On Mon, Aug 24, 2015 at 2:40 PM, Tejun Heo <tj@...nel.org> wrote:
> On Mon, Aug 24, 2015 at 02:19:29PM -0700, Paul Turner wrote:
>> > Would it be possible for you to give realistic and concrete examples?
>> > I'm not trying to play down the use cases but concrete examples are
>> > usually helpful at putting things in perspective.
>>
>> I don't think there's anything that's not realistic or concrete about
>> the example above.  The "suppose" parts were only for qualifying the
>> pool sizes for vcpu and non-vcpu threads above since discussion of
>> implementation using nice is dependent on knowing these counts.
>
> Hmm... I was hoping for an actual configurations and usage scenarios.
> Preferably something people can set up and play with.
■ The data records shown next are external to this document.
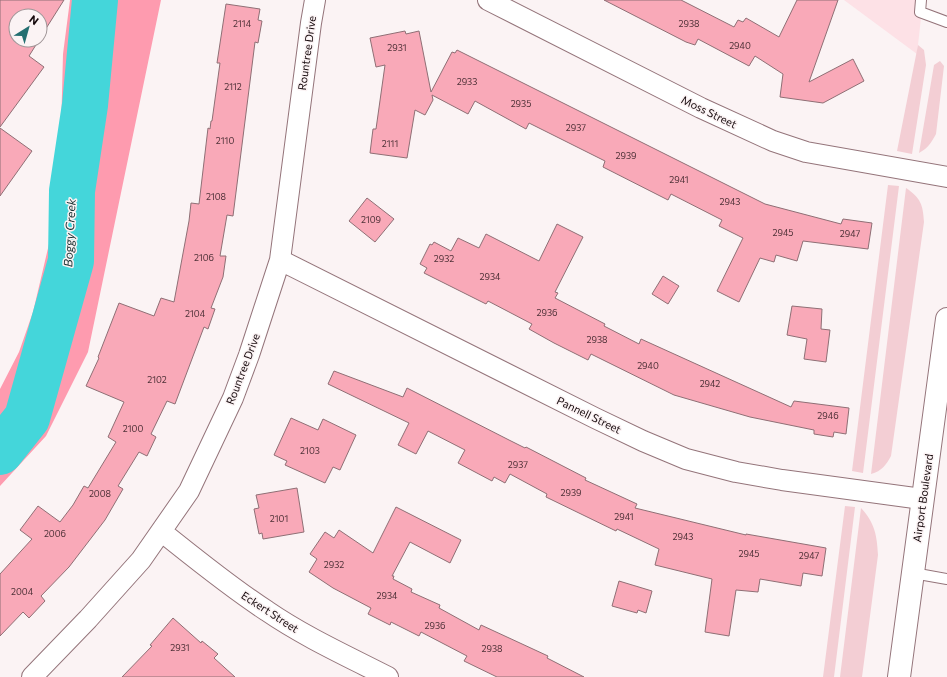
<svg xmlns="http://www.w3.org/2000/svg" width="947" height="677" font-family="Commissioner,sans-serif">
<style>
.built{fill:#fde1e6}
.green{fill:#f3ced4}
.forest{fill:#fe9baf}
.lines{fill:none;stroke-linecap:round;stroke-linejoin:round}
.river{stroke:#44d6da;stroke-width:46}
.building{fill:#f9a9b8;stroke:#8f6f75}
.service-casing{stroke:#94747a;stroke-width:12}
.minor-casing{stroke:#94747a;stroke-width:22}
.primary-casing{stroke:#94747a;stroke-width:24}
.service{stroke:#fff;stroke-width:10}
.minor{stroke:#fff;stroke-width:20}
.primary{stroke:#fff;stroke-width:22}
.labels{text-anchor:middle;stroke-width:3;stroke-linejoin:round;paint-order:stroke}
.number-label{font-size:9px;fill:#4e3137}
.street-label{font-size:11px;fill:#15090c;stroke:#fbf3f4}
.water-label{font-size:12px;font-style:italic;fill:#183031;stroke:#fbf3f4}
</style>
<rect width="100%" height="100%" fill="#fbf3f4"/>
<path class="built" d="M844,0h79l-6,54z"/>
<path class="green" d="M918,45l6,5 2,15 -14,89 -15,-3z
M940,61l4,5 -8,68c-5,9 -8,14 -17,19l15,-88z
M888,185l11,1 -36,287 -11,-2z
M906,188c15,10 17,17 18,34l-33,234c-5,9 -9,15 -20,18z
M845,506l10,1 -21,170h-11z
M861,508c14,15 16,28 17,47l-16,122h-22z"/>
<path class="forest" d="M70,0h91l-73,352 -42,84 -46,50v-97l19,-37 14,-40 16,-68 11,-73 3,-117z"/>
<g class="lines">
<path class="river" d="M0,452l27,-34 44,-157 1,-70 13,-86 10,-105"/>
</g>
<path class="building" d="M0,0h64l-24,38v-22h-24v24h23l-10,16 15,11 -44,60z
M604,0h77l53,27 4,-7 5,2 3,-4 33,19 18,-37h41l-29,82 44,-23 11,22 -41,22 -43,-6 3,-23 -28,-18 -6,10 -51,-27 -3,6 -9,-3z
M226,4l34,5 -2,11 4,1 -4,22 -3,-1 -22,174 -6,-1 -7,41h6l-3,21 -12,31 4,1 -7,20 -4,-2 -29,77 -8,-3 -16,33 5,3 -9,19 -8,-4 -21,34 5,3 -18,31 -36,47 -28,29 4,5 -16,17 -6,-6 -23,24v-62l32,-35 -12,-9 18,-24 22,16 13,-17 11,-19 4,2 28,-46 -8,-5 16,-35 -38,-16 13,-28 -1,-1 21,-54 35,13 7,-18 13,4 15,-81 2,-18 8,1 9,-76 2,1 1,-8h1l8,-58h-3z
M405,31l1,3 13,-3 12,61 21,-40 3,1 2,-3 308,154 76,20 2,-5 29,4 -4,26 -65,-8 -6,20 -21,-6 -2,7 -14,-4 -21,44 -22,-11 26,-53 -24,-12 3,-6 -51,-26 -3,6 -65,-33 2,-6 -76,-38 -3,6 -51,-28 -7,13 -36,-19 1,5 -8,15 -10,-5 -8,48 -37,-5 3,-24h3l9,-64 -9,2 -6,-29z
M0,128l32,23 -32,45z
M367,198l27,21 -19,23 -26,-21z
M557,224l26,13 -28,55 3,1 -3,5 50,26 -1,2 35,18 2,-5 150,68 3,-6 55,7 -3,26 -12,-2 -1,5 -19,-3v-4l-64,-13 -76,-22 -83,-41 -3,6 -34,-17 -25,-14 3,-5 -44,-23 -2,3 -62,-31 3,-5 -7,-4 10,-20 2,1 2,-3 17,9 7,-13 21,10 7,-14 53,27z
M663,276l16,10 -11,18 -16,-10z
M792,306l30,3 -1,20 9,1 -4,32 -22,-3 3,-20 -20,-4z
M334,371l69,26 4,-9 102,52 16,8 1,-1 60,31 -1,2 52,24 -2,4 111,27v-1l80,14 -4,28 -19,-3 -2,13 -41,-7 -2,13 -22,-2 -7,46 -24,-4 7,-53 -57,-14 4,-16 -42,-20 -1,2 -70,-34 1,-3 -37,-20 -5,9 -11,-6 -2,4 -34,-18 7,-13 -37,-19 -12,23 -18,-9 11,-22 -81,-39z
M291,418l27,12 5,-11 33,16 -16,35 -7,-3 -8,16 -40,-18 2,-4 -13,-6z
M297,488l7,44 -41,7 -1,-6 -3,1 -5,-25 5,-1 -3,-13z
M396,507l65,33 -11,23 -40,-21 -18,34h2l-1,3 19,10 -1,3 29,13 -1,3 40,22 2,-5 67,31 -1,2 37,19h-87l-33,-16 3,-5 -46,-24 -2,4 -28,-14 -1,3 -22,-11 3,-6 -38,-20 -24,-16 8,-13 -7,-5 15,-22 9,6 5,-8 34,23z
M619,581l33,10 -6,22 -8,-3 -1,3 -25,-7z
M173,618l28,25 1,-2 16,13 -4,4 21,19h-113l30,-31 -2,-1z"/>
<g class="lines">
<defs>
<path id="service" d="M921,0l-1,12 27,10
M913,573l34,6"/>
<path id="minor" d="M488,0l213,108 72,33 33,11 141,25
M280,260l315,158 48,23 43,18 50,13 46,8 140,19
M162,532c34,27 68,55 105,79 38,26 80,45 121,66
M32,677l56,-58 53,-59 48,-69 44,-93 16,-43 31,-95 31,-237 4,-23"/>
<path id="primary" d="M899,677l48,-358"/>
</defs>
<use href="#service" class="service-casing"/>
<use href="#minor" class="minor-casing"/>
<use href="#primary" class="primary-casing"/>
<use href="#service" class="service"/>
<use href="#minor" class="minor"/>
<use href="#primary" class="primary"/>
</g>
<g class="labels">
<g class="number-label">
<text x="242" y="27">2114</text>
<text x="689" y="27">2938</text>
<text x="740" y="49">2940</text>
<text x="397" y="51">2931</text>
<text x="467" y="85">2933</text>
<text x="233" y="90">2112</text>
<text x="521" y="107">2935</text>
<text x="576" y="131">2937</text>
<text x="225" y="144">2110</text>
<text x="390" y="147">2111</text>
<text x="626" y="159">2939</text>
<text x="679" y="183">2941</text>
<text x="216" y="200">2108</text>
<text x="730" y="205">2943</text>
<text x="371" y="223">2109</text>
<text x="783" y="236">2945</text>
<text x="850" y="237">2947</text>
<text x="204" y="261">2106</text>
<text x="444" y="262">2932</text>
<text x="490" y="280">2934</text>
<text x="547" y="316">2936</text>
<text x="195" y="317">2104</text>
<text x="597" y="343">2938</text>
<text x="648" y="369">2940</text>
<text x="157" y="383">2102</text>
<text x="710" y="387">2942</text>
<text x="828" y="419">2946</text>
<text x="133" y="432">2100</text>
<text x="310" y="454">2103</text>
<text x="518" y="468">2937</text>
<text x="571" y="496">2939</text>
<text x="100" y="497">2008</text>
<text x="624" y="520">2941</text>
<text x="279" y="522">2101</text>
<text x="55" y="537">2006</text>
<text x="683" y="540">2943</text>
<text x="749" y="557">2945</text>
<text x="809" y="559">2947</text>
<text x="334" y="568">2932</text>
<text x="22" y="595">2004</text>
<text x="387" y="599">2934</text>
<text x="435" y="629">2936</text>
<text x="180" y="651">2931</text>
<text x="492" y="652">2938</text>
</g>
<g class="street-label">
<text transform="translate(307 53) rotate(-82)" y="4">Rountree Drive</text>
<text transform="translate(709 112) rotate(26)" y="4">Moss Street</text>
<text transform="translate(243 369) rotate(-69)" y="4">Rountree Drive</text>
<text transform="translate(589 415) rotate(26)" y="4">Pannell Street</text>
<text transform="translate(923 498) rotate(-82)" y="4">Airport Boulevard</text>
<text transform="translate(270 612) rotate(33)" y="4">Eckert Street</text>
</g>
<g class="water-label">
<text transform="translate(70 233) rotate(-87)" y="4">Boggy Creek</text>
</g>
</g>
<g transform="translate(28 28) rotate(37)"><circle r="19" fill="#fbf3f4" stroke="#9f9597"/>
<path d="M0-3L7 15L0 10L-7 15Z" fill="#246f71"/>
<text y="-6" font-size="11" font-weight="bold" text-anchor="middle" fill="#15090c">N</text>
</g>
</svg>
This is much easier to set up and play with synthetically.  Just
create the 10 threads and 100 threads above then experiment with
configurations designed at guaranteeing the set of 100 threads
relatively uniform throughput regardless of how many are active.   I
don't think trying to run a VM stack adds anything except complexity
of reproduction here.

> I take that the
> CPU intensive helper threads are usually IO workers?  Is the scenario
> where the VM is set up with a lot of IO devices and different ones may
> consume large amount of CPU cycles at any given point?

Yes, generally speaking there are a few major classes of IO (flash,
disk, network) that a guest may invoke.  Each of these backends is
separate and chooses its own threading.